Drug development does not occur in a vacuum and from the outset advocacy groups have played a critical role in RM development. The International Rectal Microbicide Advocates group (IRMA; http://www.rectalmicrobicides.org/) has helped focus attention on RM development including conducting community/internet based studies on lubricant usage (57).
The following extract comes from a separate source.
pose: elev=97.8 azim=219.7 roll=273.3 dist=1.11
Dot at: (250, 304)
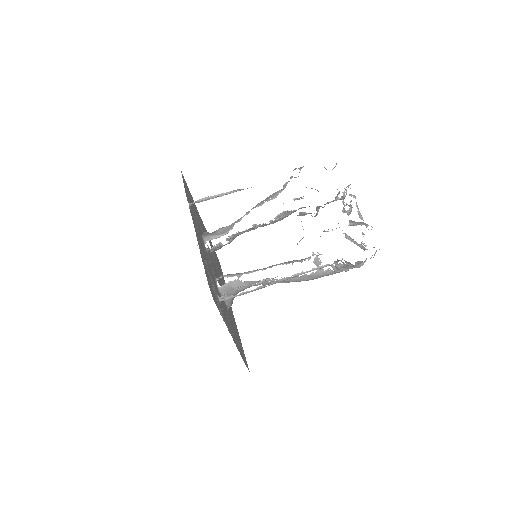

IRMA has also lead efforts to define the need for RM for men and women at risk of HIV infection associated with URAI in Sub Saharan Africa (http://www.rectalmicrobicides.org/ProjectARMreport2012.pdf).
Given the ongoing epidemic of HIV infection associated with URAI it is clear that there remains an urgent need to develop safe and effective methods of HIV prevention that the target population will be willing to use. Although the iPrEx study demonstrated the efficacy of PrEP in MSM (58), overall adherence in the participants receiving Truvada was estimated to only be about 50%. This suggests that an RM, possibly used in addition to oral PrEP, might increase overall protection from HIV infection. The design of Phase 1 RM studies has evolved such that key data on safety, acceptability, and PK/PD can generated at an early stage of product development. The development of rectal specific formulations and combination antiretroviral products also increases the likelihood of developing a safe and effective RM.
Funding: RM research has been extensively funded through the National Institute of Allergy and Infectious Diseases, Division of AIDS (5UM1AI068633 and 5U19AI082637) and the Eunice Kennedy Shriver National Institute of Child Health and Human Development as well as the National Institute of Mental Health (5R01HD059533).